**Exercise prompt:**
Transcribe all the entries that follow, leaving nothing out.

**Given records:**
_ _ _ _

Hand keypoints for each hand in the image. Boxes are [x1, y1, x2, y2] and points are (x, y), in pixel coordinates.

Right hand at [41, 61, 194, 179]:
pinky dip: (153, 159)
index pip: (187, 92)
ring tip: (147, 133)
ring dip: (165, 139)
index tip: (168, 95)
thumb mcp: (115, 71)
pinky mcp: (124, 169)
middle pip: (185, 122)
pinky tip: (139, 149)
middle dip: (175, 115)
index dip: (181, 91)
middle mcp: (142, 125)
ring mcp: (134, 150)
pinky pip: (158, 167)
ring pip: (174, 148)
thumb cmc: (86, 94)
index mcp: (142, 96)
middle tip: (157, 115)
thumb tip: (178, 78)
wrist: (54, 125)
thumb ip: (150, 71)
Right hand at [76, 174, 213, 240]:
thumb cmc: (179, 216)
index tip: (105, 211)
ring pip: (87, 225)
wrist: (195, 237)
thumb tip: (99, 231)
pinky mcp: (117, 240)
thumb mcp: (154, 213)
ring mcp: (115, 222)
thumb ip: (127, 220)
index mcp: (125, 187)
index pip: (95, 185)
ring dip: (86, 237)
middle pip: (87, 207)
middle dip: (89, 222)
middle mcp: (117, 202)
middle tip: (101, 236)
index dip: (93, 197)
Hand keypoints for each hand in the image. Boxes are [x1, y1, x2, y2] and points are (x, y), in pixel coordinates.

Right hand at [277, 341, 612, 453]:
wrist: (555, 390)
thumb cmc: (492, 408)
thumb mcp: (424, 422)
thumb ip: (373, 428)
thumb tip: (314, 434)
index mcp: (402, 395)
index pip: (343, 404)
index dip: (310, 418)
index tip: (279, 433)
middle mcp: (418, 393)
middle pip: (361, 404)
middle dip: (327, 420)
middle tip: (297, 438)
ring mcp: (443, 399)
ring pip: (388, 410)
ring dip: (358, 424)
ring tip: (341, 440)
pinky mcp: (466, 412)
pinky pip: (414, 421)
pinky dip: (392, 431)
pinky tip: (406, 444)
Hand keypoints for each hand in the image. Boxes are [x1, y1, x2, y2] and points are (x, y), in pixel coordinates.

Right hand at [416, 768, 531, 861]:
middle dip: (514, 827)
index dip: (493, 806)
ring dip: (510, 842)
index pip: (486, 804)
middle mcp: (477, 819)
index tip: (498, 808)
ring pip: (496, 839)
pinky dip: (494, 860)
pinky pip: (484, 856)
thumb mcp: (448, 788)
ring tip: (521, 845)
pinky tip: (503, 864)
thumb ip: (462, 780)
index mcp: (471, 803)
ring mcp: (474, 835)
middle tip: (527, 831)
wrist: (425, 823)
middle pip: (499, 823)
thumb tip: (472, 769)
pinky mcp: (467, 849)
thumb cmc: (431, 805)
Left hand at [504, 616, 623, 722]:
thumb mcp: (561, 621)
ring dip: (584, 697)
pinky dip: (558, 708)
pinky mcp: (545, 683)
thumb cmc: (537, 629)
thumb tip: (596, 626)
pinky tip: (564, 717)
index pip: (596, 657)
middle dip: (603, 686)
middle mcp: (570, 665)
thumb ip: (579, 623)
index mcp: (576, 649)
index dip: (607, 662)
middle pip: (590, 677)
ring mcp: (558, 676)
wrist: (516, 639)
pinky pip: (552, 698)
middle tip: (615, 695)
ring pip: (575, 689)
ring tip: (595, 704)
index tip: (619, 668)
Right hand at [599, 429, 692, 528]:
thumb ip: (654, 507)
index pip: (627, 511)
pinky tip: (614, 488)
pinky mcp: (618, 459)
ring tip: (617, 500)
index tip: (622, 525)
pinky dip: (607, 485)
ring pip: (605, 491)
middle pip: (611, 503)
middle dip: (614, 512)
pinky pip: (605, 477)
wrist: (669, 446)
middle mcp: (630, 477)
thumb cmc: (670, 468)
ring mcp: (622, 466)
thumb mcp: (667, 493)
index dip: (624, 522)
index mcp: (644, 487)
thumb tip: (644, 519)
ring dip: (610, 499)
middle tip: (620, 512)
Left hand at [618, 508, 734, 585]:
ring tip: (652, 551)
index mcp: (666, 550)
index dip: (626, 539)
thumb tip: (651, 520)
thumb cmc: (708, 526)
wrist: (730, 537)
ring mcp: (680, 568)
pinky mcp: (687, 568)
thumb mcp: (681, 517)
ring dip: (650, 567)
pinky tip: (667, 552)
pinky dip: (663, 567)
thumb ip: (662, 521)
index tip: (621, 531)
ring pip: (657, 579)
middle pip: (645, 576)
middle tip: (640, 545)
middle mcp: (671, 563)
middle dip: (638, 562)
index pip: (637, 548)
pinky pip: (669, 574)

_ _ _ _

**Written answer:**
Hand keypoints for each hand in the image. Boxes are [x1, y1, x2, y2] and points are (x, y), in pixel coordinates.

Right hand at [41, 61, 194, 179]:
pinky dip: (153, 159)
index pip: (187, 92)
ring tip: (147, 133)
ring dip: (165, 139)
index tip: (168, 95)
thumb mcp: (115, 71)
pinky mcp: (124, 169)
middle pip: (185, 122)
pinky tip: (139, 149)
middle dip: (175, 115)
index dip: (181, 91)
middle mcp: (142, 125)
ring mcp: (134, 150)
pinky pip: (158, 167)
ring pip: (174, 148)
thumb cmc: (86, 94)
index mcp: (142, 96)
middle tip: (157, 115)
thumb tip: (178, 78)
wrist: (54, 125)
thumb ip: (150, 71)
Right hand at [76, 174, 213, 240]:
thumb cmc: (179, 216)
index tip: (105, 211)
ring pip: (87, 225)
wrist: (195, 237)
thumb tip: (99, 231)
pinky mcp: (117, 240)
thumb mcp: (154, 213)
ring mcp: (115, 222)
thumb ip: (127, 220)
index mcp: (125, 187)
index pip: (95, 185)
ring dip: (86, 237)
middle pip: (87, 207)
middle dip: (89, 222)
middle mcp: (117, 202)
middle tip: (101, 236)
index dip: (93, 197)
Hand keypoints for each hand in the image. Boxes are [x1, y1, x2, y2] and points are (x, y), in pixel coordinates.

Right hand at [277, 341, 612, 453]:
wrist: (555, 390)
thumb cmc: (492, 408)
thumb mcp: (424, 422)
thumb ip: (373, 428)
thumb tip: (314, 434)
index mcp: (402, 395)
index pip: (343, 404)
index dip: (310, 418)
index tip: (279, 433)
middle mcp: (418, 393)
middle pip: (361, 404)
middle dip: (327, 420)
middle tip: (297, 438)
ring mcp: (443, 399)
ring pip: (388, 410)
ring dip: (358, 424)
ring tip: (341, 440)
pinky mcp: (466, 412)
pinky pip: (414, 421)
pinky dip: (392, 431)
pinky tip: (406, 444)
Hand keypoints for each hand in the image. Boxes are [x1, y1, x2, y2] and points are (x, y), in pixel coordinates.

Right hand at [416, 768, 531, 861]:
middle dip: (514, 827)
index dip: (493, 806)
ring dip: (510, 842)
index pip: (486, 804)
middle mcp: (477, 819)
index tip: (498, 808)
ring pip: (496, 839)
pinky dip: (494, 860)
pinky pip: (484, 856)
thumb mcp: (448, 788)
ring tip: (521, 845)
pinky tip: (503, 864)
thumb ip: (462, 780)
index mcp: (471, 803)
ring mcp: (474, 835)
middle tip: (527, 831)
wrist: (425, 823)
middle pip: (499, 823)
thumb tip: (472, 769)
pinky mcp: (467, 849)
thumb cmc: (431, 805)
Left hand at [504, 616, 623, 722]:
thumb mcp: (561, 621)
ring dip: (584, 697)
pinky dip: (558, 708)
pinky mcp: (545, 683)
thumb cmc: (537, 629)
thumb tip: (596, 626)
pinky tip: (564, 717)
index pip: (596, 657)
middle dip: (603, 686)
middle mcp: (570, 665)
thumb ip: (579, 623)
index mcp: (576, 649)
index dip: (607, 662)
middle pip: (590, 677)
ring mcp: (558, 676)
wrist: (516, 639)
pinky pip: (552, 698)
middle tip: (615, 695)
ring pip: (575, 689)
ring tip: (595, 704)
index tip: (619, 668)
Right hand at [599, 429, 692, 528]:
thumb ip: (654, 507)
index pip: (627, 511)
pinky tip: (614, 488)
pinky mcp: (618, 459)
ring tip: (617, 500)
index tip: (622, 525)
pinky dip: (607, 485)
ring pip: (605, 491)
middle pip: (611, 503)
middle dip: (614, 512)
pinky pip: (605, 477)
wrist: (669, 446)
middle mcp: (630, 477)
thumb cmc: (670, 468)
ring mcp: (622, 466)
thumb mcp: (667, 493)
index dip: (624, 522)
index mcp: (644, 487)
thumb tip: (644, 519)
ring dip: (610, 499)
middle tip: (620, 512)
Left hand at [618, 508, 734, 585]:
ring tip: (652, 551)
index mcp: (666, 550)
index dip: (626, 539)
thumb tip: (651, 520)
thumb cmc: (708, 526)
wrist: (730, 537)
ring mcp: (680, 568)
pinky mcp: (687, 568)
thumb mcp: (681, 517)
ring dip: (650, 567)
pinky tip: (667, 552)
pinky dip: (663, 567)
thumb ip: (662, 521)
index tip: (621, 531)
ring pip: (657, 579)
middle pip: (645, 576)
middle tip: (640, 545)
middle mcp: (671, 563)
middle dip: (638, 562)
index pip: (637, 548)
pinky pip: (669, 574)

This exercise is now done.